Pathan - History and Cultural Relations



The origin of the Pathan is debated. Linguistic evidence indicates Indo-European ancestry, while some tribal genealogies claim Semitic links. The regions of Afghanistan, eastern Iran, and western India have been some of the most heavily invaded in history and so the Pathan of today are probably a heterogeneous group. Among the invaders who have entered and established empires in the area have been Iranians, Greeks, Hindus, Turks, Mongols, Uzbeks, Sikhs, British, and Russians. The first historical reference to the Pathan (AD. 982) refers to Afghans living in the Sulaiman Mountains.
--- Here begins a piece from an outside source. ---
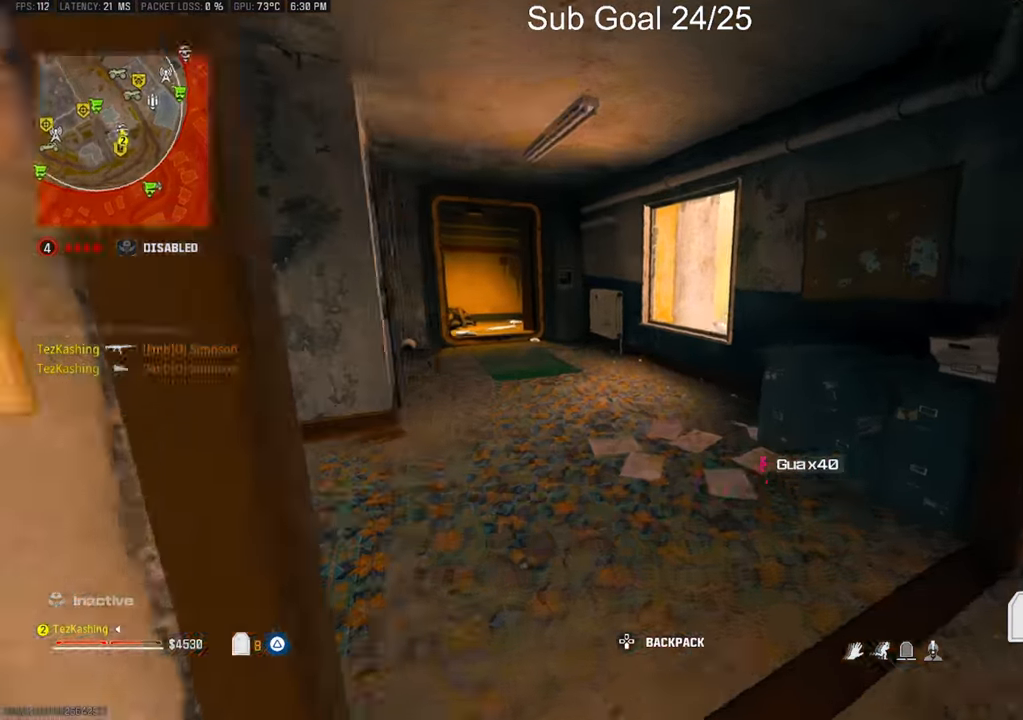
{"buttons": ["L2"], "left_stick": "down-right", "right_stick": "center"}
The first significant impact they had outside of that area was as troops in the armies of Mahmud of Ghazni, a Muslim Turk, who led a number of invasions against the Hindu kings in north India around the year 1000. Nearly 300 years later Afghan kings themselves took power in Delhi. The Pathan Khaljis and later Lodhis ruled there until displaced by Babur, the first of the Mogul emperors, in the early sixteenth Century. It is ironic that Pathan kings ruled India before they ruled the mountainous areas to the west that are their Homelands. That feat was not accomplished until 1747 when, from a base in Qandahar, Ahmed Shah Abdali fused together an empire that encompassed parts of Iran and India as well as Afghanistan. Members of his tribe ruled a more truncated Afghanistan until 1973. British involvement in Pathan areas was a consequence of efforts to protect the western borders of their Indian empire and check the southern advance of the Russians. In 1879, following the Second Anglo-Afghan War, the Afghan government conceded control of all the passes into India to the British and in 1893 the Durand Line was established, delineating the spheres of responsibility of the two governments. It is now the international border dividing the Pathan between two nation-states.